Weitere Hinweise zum Expositionsverzeichnis enthält die DGUV Information 205-035.


Die Arbeitshilfe KoAtEx-Dok ist eine Möglichkeit, die für den Fall einer Gefährdung gegenüber krebserzeugenden Gefahrstoffen im Einsatzdienst von Feuerwehren bzw. Hilfeleistungsorganisationen, falls dort vergleichbare Tätigkeiten durchgeführt werden, notwendigen Angaben für das Expositionsverzeichnis gemeinsam mit dem Atemschutznachweis zu erfassen. Die Angaben für das Expositionsverzeichnis können z. B. in die Zentrale Expositionsdatenbank der DGUV (ZED) übertragen werden. Erfolgt diese Erfassung, Dokumentation und Aufbewahrung bei Ihnen bereits in gleichwertiger Art und Weise, erübrigt sich die Nutzung dieser Arbeitshilfe.

Die Arbeitshilfe zur Kombinierte Atemschutz- und Expositionsdokumentation (KoAtEx-Dok) enthält Beispiele für keine bzw. höchstens geringe Gefährdung (gegenüber krebserzeugenden, keimzellmutagenen oder reproduktionstoxischen Stoffen der Kat 1A/1B), sodann keine Aufnahme in das Expositionsverzeichnis erforderlich ist.

"Bei einer mehr als geringen Gefährdung gegenüber krebserzeugenden, keimzellmutagenen oder reproduktionstoxischen Stoffen der Kat. 1A/1B muss eine Aufnahme in das Expositionsverzeichnis erfolgen.

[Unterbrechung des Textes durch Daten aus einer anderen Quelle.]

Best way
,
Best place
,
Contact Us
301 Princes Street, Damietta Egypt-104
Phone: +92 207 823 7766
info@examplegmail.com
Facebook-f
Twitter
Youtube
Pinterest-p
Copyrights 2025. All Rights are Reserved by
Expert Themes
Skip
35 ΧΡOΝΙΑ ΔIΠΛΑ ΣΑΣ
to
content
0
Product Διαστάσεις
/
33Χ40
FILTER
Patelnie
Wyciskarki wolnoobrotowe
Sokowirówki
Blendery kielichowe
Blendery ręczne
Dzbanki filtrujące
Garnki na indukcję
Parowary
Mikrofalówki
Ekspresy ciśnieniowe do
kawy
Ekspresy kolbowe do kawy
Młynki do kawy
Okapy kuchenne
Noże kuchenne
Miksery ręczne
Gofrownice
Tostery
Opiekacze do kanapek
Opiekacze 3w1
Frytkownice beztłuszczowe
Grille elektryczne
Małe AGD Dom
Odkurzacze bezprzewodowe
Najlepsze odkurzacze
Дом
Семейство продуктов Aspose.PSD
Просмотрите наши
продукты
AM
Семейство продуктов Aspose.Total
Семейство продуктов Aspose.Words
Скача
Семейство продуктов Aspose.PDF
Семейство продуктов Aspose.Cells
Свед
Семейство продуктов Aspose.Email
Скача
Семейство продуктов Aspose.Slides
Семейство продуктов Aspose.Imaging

Davon ist zum Beispiel auszugehen, wenn:

1. Feuerwehrangehörige mit krebserzeugenden, keimzellmutagenen oder reproduktionstoxischen Stoffen in Kontakt (durch Einatmen oder Hautkontakt) gekommen sind, z. B. wenn sie sich

– bei der Brandbekämpfung oder bei Nachlöscharbeiten in geschlossenen Räumen oder im Freien in einer Rauchschicht befunden haben und es dabei zu

– einer sichtbaren Beaufschlagung der persönlichen Schutzausrüstung mit Brandrauch, anderen Verbrennungsprodukten oder -rückständen, wie z. B. Ruß, gekommen ist oder

– in einer Atmosphäre aufgehalten haben, in der lungengängige Fasern wie zum Beispiel Asbest durch mechanische Tätigkeiten freigesetzt wurden oder

2. die Höhe der Exposition mit einem krebserzeugenden, keimzellmutagenen oder reproduktionstoxischen Stoff der Kategorien 1A oder 1B nicht bekannt ist (Brandrauch enthält krebserzeugende Stoffe).


Bei keiner oder höchstens geringer Gefährdung (gegenüber krebserzeugenden, keimzellmutagenen oder reproduktionstoxischen Stoffen der Kat 1A/1B) ist keine Aufnahme in das Expositionsverzeichnis erforderlich.  


Davon ist auszugehen, wenn:

• auf Grund der geringen Menge und

• der kurzen Expositionsdauer sowie

• einer konstant günstigen Windrichtung

nur eine geringe Gefährdung besteht.


Beispiele hierfür können sein:

• kleiner Brand im Freien mit geringer Rauchentwicklung (z. B. kleiner Müllbehälter, Vegetation),

• Restlöscharbeiten oder Belüftungsmaßnamen in geschlossenen Räumen nach kleinen Bränden mit nur geringer Rauchentwicklung."


Es bedarf aber immer einer Einzelfallentscheidung.